There have been no even remotely logical claims that f.root-servers.net
caused any problems at all.  If Paul's server had been working correctly
and had transferred the zone properly, the impact of NSI's screwups would
have been almost exactly the same.

What you are discussing is a problem, but not "the" problem and not a
problem that causes a significant impact over the short term.

It is important to keep that clear in messages; NSI has already spread
enough lies, so any confusion about the issue isn't wise.

In fact, the fact that at least three of NSI's servers were giving false
NXDOMAINs isn't really the issue either, from nanog's perspective.  It
needs to be figured out, is a major problem in BIND, etc. but isn't
necessarily something they could have or should have been able to prevent
before it happened: that is very difficult to figure out from the outside,
and I can certainly imagine situations where, despite the best operations
anywhere, they could not predict such things.
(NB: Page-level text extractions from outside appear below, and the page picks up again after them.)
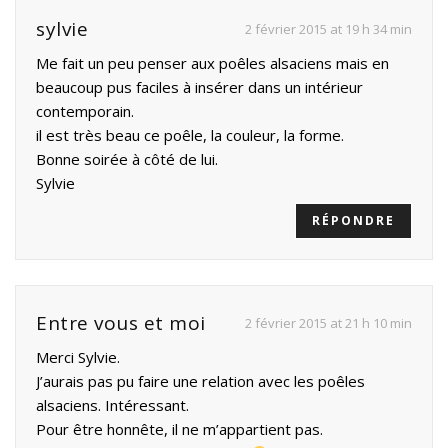
sylvie
2 février 2015 at 19 h 34 min
Me fait un peu penser aux poêles alsaciens mais en
beaucoup pus faciles à insérer dans un intérieur
contemporain.
il est très beau ce poêle, la couleur, la forme.
Bonne soirée à côté de lui.
Sylvie
RÉPONDRE
Entre vous et moi
2 février 2015 at 21 h 10 min
Merci Sylvie.
J’aurais pas pu faire une relation avec les poêles
alsaciens. Intéressant.
Pour être honnête, il ne m’appartient pas.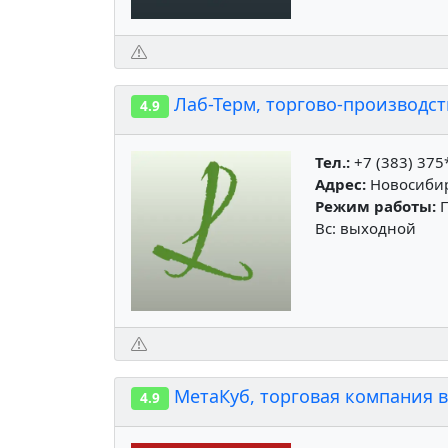
Лаб-Терм, торгово-производс
4.9
Тел.:
+7 (383) 375
Адрес:
Новосибир
Режим работы:
П
Вс: выходной
МетаКуб, торговая компания 
4.9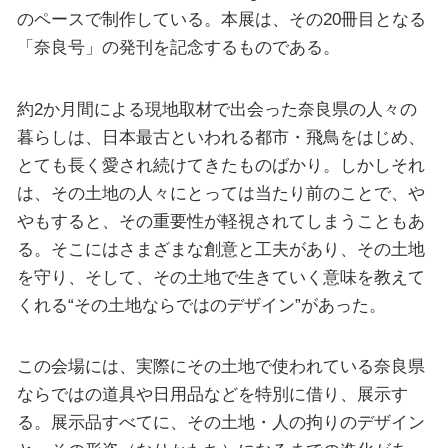
のペースで制作している。本展は、その20冊目となる
「奈良号」の発刊を記念するものである。
約2か月間による現地取材で出会った奈良県の人々の
暮らしは、日本最古といわれる都市・飛鳥をはじめ、
とても長く愛され続けてきたものばかり。しかしそれ
は、その土地の人々にとっては当たり前のことで、や
やもすると、その重要性が軽視されてしまうこともあ
る。そこにはさまざまな創意と工夫があり、その土地
を守り、そして、その土地で生きていく意味を教えて
くれる“その土地ならではのデザイン”があった。
この会場には、実際にその土地で使われている奈良県
ならではの道具や日用品などを特別に借り、展示す
る。展示品すべてに、その土地・人の拘りのデザイン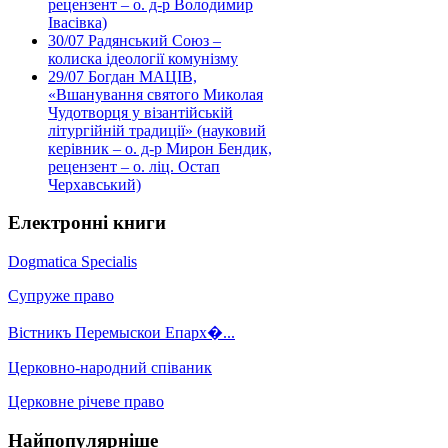
рецензент – о. д-р Володимир
Івасівка)
30/07
Радянський Союз –
колиска ідеології комунізму
29/07
Богдан МАЦІВ,
«Вшанування святого Миколая
Чудотворця у візантійській
літургійній традиції» (науковий
керівник – о. д-р Мирон Бендик,
рецензент – о. ліц. Остап
Черхавський)
Електронні книги
Dogmatica Specialis
Супруже право
Вістникъ Перемыскои Епарх�...
Церковно-народний співаник
Церковне річеве право
Найпопулярніше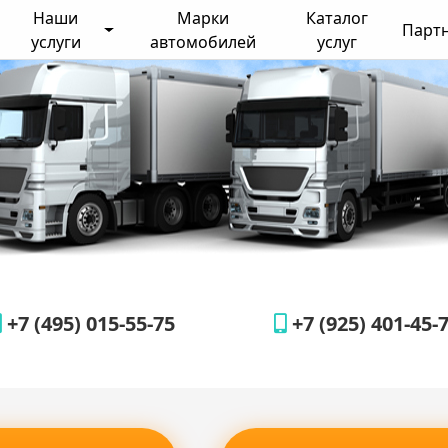
Наши
Марки
Каталог
Парт
услуги
автомобилей
услуг
+7 (495) 015-55-75
+7 (925) 401-45-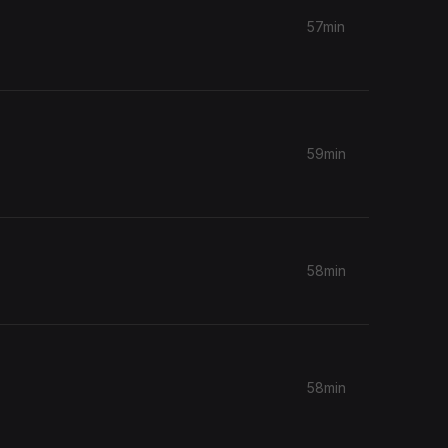
57min
59min
58min
58min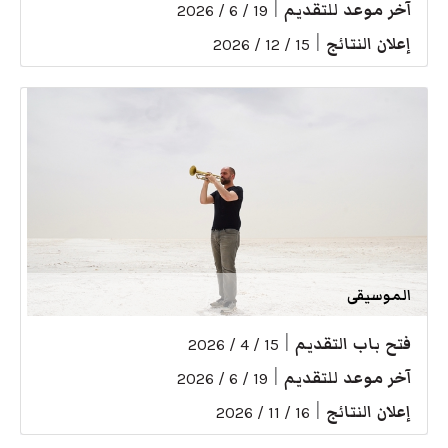
آخر موعد للتقديم
|
19 / 6 / 2026
إعلان النتائج
|
15 / 12 / 2026
الموسيقى
فتح باب التقديم
|
15 / 4 / 2026
آخر موعد للتقديم
|
19 / 6 / 2026
إعلان النتائج
|
16 / 11 / 2026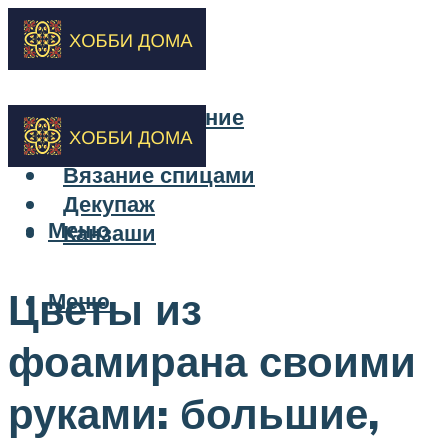
Бисероплетение
Вышивка
Вязание спицами
Декупаж
Меню
Канзаши
Цветы из
Меню
фоамирана своими
руками: большие,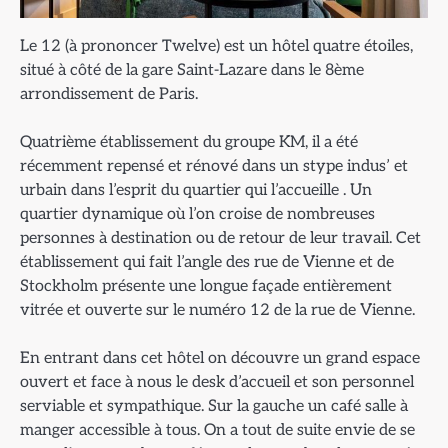
Le 12 (à prononcer Twelve) est un hôtel quatre étoiles,
situé à côté de la gare Saint-Lazare dans le 8ème
arrondissement de Paris.
Quatrième établissement du groupe KM, il a été
récemment repensé et rénové dans un stype indus’ et
urbain dans l’esprit du quartier qui l’accueille . Un
quartier dynamique où l’on croise de nombreuses
personnes à destination ou de retour de leur travail. Cet
établissement qui fait l’angle des rue de Vienne et de
Stockholm présente une longue façade entièrement
vitrée et ouverte sur le numéro 12 de la rue de Vienne.
En entrant dans cet hôtel on découvre un grand espace
ouvert et face à nous le desk d’accueil et son personnel
serviable et sympathique. Sur la gauche un café salle à
manger accessible à tous. On a tout de suite envie de se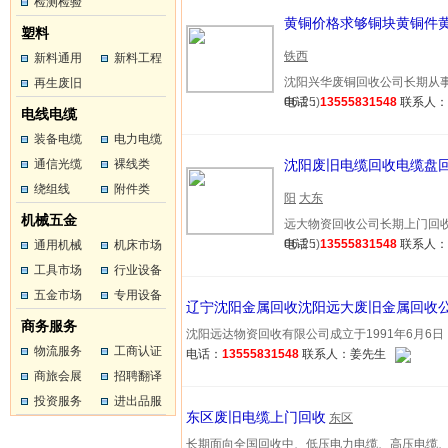
工
检测检验
工
黄铜价格求够铜块黄铜件
塑料
铁西
新料通用
新料工程
沈阳兴华废铜回收公司长期从事废
塑料
再生废旧
塑料
06-25)
电话：
13555831548
联系人
塑料
电线电缆
装备电缆
电力电缆
通信光缆
裸线类
沈阳废旧电缆回收电缆盘
绕组线
附件类
阳
大东
机械五金
远大物资回收公司长期上门回收电
06-25)
电话：
13555831548
联系人
通用机械
机床市场
工具市场
行业设备
五金市场
专用设备
辽宁沈阳金属回收沈阳远大废旧金属回收
商务服务
沈阳远达物资回收有限公司成立于1991年6月6日，是一
物流服务
工商认证
电话：
13555831548
联系人：姜先生
商旅会展
招聘翻译
投资服务
进出品服
东区废旧电缆上门回收
东区
务
长期面向全国回收中、低压电力电缆、高压电缆、压电缆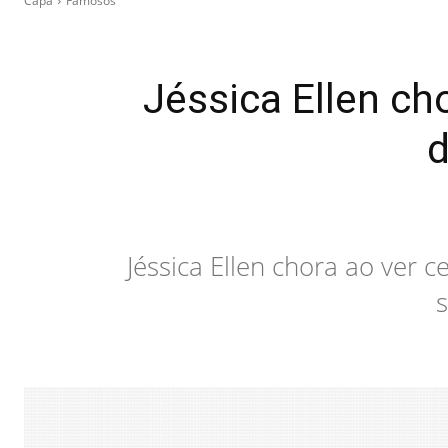
Capa
Famosos
Jéssica Ellen ch
d
Jéssica Ellen chora ao ver 
s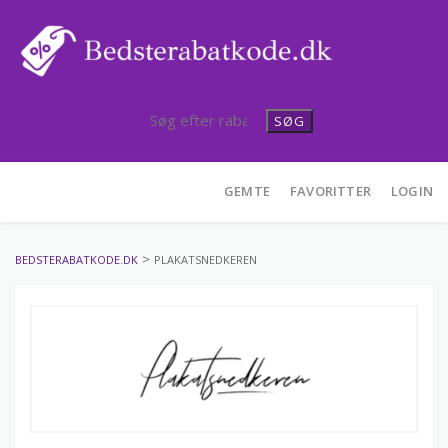
SØG
Skip
GEMTE
FAVORITTER
LOGIN
to
content
>
BEDSTERABATKODE.DK
PLAKATSNEDKEREN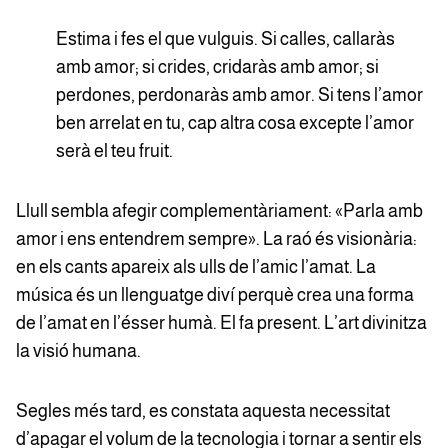
Estima i fes el que vulguis. Si calles, callaràs
amb amor; si crides, cridaràs amb amor; si
perdones, perdonaràs amb amor. Si tens l’amor
ben arrelat en tu, cap altra cosa excepte l’amor
serà el teu fruit.
Llull sembla afegir complementàriament: «Parla amb
amor i ens entendrem sempre». La raó és visionària:
en els cants apareix als ulls de l’amic l’amat. La
música és un llenguatge diví perquè crea una forma
de l’amat en l’ésser humà. El fa present. L’art divinitza
la visió humana.
Segles més tard, es constata aquesta necessitat
d’apagar el volum de la tecnologia i tornar a sentir els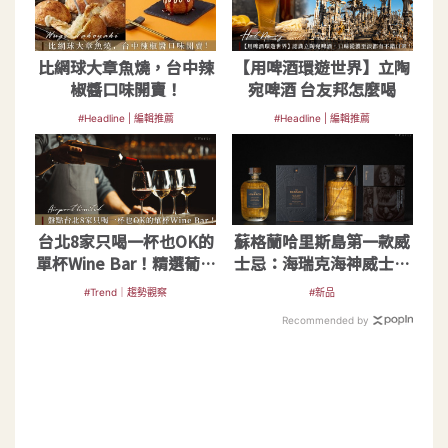
比網球大章魚燒，台中辣
【用啤酒環遊世界】立陶
椒醬口味開賣！
宛啤酒 台友邦怎麼喝
#Headline | 編輯推薦
#Headline | 編輯推薦
台北8家只喝一杯也OK的
蘇格蘭哈里斯島第一款威
單杯Wine Bar！精選葡萄
士忌：海瑞克海神威士忌
酒吧菜單、低消
限量抵台
#Trend｜趨勢觀察
#新品
Recommended by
The big issue that needs to be addressed is why the heck it took NSI over
two hours after they were notified to fix it, especially in the middle of
the day, and why the didn't have any automated system that detected it and
notified them in minutes.  Whatever the exact problem was is important and
needs to be addressed, but addressing each instance is pointless without
knowing why NSI's operations procedures are so flawed.  In fact, they are
so flawed that the VP of engineering either had no idea what was going on
or chose to lie.

The problem is that NSI currently has no accountability (not even to their
customers), and doesn't even make a token effort to followup to their
screwups.

The organization that controls the root nameservers should have one of the
best operations departments, not one of the worst.